If you know me, I probably seem like one of the calmest people you’ve ever met, comparable to the Dude in The Big Lebowski. Timelines, making plans and generally thinking about the future aren’t my cup of tea. But in reality, I face so much stress on a daily basis that I just don’t sweat the little things in life.
Life, schoolwork and extracurricular activities get so stressful sometimes that I resort to pushing them aside. That is, until I realize I have a paper due in the next two hours. I perfected my habit of putting things off in the almost four years I’ve been at college, but I have a 3.71 GPA and I can’t remember the last time I started a project early.
I wasn’t always a completely lazy student; here’s a timeline of how I managed to procrastinate my way to senior year.
First semester of college. I was ready. I bought binders, notepads, post-its and a can-do attitude. That slowly diminished the moment I walked into my first English class.
There was so much reading that I couldn’t think straight. Trying my best on each of the four 4-page essays assigned gave me a solid B- average. Luckily, the professor gave the option of rewriting each paper. The catch? They were all due on the day the final and fifth paper was due. I stayed up all night shotgunning lattes and fixing four papers. Maybe not the best idea, but I survived the class with an A.
I realized my hard work amounted to nothing, and my procrastination gave me everything. So from then on, I decided the slacker life was for me. I lived a Hakuna Matata lifestyle – that is, until they day before my homework was due.
I spent most of my sophomore year partying and praying to the porcelain gods. If I did any reading at all, I did it at work. I completed essays the night before and crammed for tests at the last moment.
My journalism classes assigned articles due at 8, and I started writing at 6:30. My professors praised my test scores in media law, but they didn’t know I learned all the material the previous night and spent the whole class doing crossword puzzles.
I think I only made it through sophomore year because my job in the mailroom on campus allows me to be on the computer when I work midnight to 4 am. Many a time I finished a Spanish essay at work when I knew it was due later that day.
By junior year, I realized something was wrong with my life. I made it through classes with good grades, but I couldn’t tell you anything I learned from them. Only the hands-on classes, such as newspaper layout design or feature writing, taught me anything I could keep in my head.
My comparative literature class one semester had me reading books about Arthurian legend and epics about good and evil. Seemed easy enough, but my procrastination brought me nothing and my grades plummeted. I wanted to blame the professor, the president, society, communism; anything that would save me from the blame. But I faced it; my procrastinated work was subpar at best.

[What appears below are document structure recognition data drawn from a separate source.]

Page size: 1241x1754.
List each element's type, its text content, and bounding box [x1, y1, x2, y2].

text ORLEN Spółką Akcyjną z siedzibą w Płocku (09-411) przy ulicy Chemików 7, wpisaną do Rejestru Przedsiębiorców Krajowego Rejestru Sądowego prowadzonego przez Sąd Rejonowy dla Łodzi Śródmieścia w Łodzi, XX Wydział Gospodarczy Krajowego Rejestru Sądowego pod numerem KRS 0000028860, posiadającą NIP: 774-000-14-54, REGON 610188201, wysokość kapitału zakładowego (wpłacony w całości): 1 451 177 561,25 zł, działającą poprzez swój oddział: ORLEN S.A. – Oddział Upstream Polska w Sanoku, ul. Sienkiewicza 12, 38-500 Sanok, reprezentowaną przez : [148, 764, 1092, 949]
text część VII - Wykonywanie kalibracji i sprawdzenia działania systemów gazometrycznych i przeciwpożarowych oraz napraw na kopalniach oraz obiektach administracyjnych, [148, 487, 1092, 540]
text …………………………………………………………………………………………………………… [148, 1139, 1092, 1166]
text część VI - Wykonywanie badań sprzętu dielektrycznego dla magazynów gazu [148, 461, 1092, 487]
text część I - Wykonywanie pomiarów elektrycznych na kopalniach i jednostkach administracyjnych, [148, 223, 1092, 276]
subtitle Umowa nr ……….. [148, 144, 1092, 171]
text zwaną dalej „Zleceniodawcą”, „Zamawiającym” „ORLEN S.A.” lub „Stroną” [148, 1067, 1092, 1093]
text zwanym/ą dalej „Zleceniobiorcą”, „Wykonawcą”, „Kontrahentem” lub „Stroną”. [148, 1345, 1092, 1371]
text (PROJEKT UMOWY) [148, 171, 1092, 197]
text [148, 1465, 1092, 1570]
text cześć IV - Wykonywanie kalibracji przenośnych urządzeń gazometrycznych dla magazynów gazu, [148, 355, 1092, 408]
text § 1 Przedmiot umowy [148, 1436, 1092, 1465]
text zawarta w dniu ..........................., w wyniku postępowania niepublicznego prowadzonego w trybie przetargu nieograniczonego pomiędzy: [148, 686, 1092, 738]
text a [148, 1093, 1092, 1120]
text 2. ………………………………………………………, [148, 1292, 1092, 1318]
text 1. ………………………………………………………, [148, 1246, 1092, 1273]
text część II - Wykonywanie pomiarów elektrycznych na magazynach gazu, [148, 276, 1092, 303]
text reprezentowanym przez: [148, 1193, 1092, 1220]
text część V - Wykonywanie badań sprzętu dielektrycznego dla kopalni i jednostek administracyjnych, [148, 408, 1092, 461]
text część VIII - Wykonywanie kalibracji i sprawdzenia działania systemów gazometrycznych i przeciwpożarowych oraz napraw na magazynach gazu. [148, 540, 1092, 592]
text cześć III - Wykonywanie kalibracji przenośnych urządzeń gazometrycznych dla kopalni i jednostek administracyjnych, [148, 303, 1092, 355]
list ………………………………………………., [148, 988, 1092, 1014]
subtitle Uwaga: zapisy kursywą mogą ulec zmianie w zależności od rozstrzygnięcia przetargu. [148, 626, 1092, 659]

I started writing my work two days ahead of time, although I still found myself running at 3:55 to turn in work due at 4. At least I created something interesting to read. Well maybe not that interesting. Who really wants to read something entitled “Medieval Women: Transcendental Saviors of the Contemplative Ideal?”
Only a month into senior year, I still do work at the last moment and have almost turned in a few things late, but I feel happy with the quality of my work and the free time I currently have. Procrastination helped to develop my skill of writing under pressure. Who ever heard of a journalism major who turns assignments in early?
Of course, you can still find me on campus running to turn in my articles. And just last night, you could hear me screaming expletives from the couch because my movie class had an article due in 10 minutes that I hadn’t started yet. But it works for me.
I know procrastination probably isn’t the best life advice for someone starting college, but it takes different strokes to make different folks, right? Procrastination comforts me while facing my problems makes me a high-strung mess, and I’m just fine with that. I’ll take my diploma in a few months knowing that I gave it my all, even if I waited ten minutes beforehand to do so.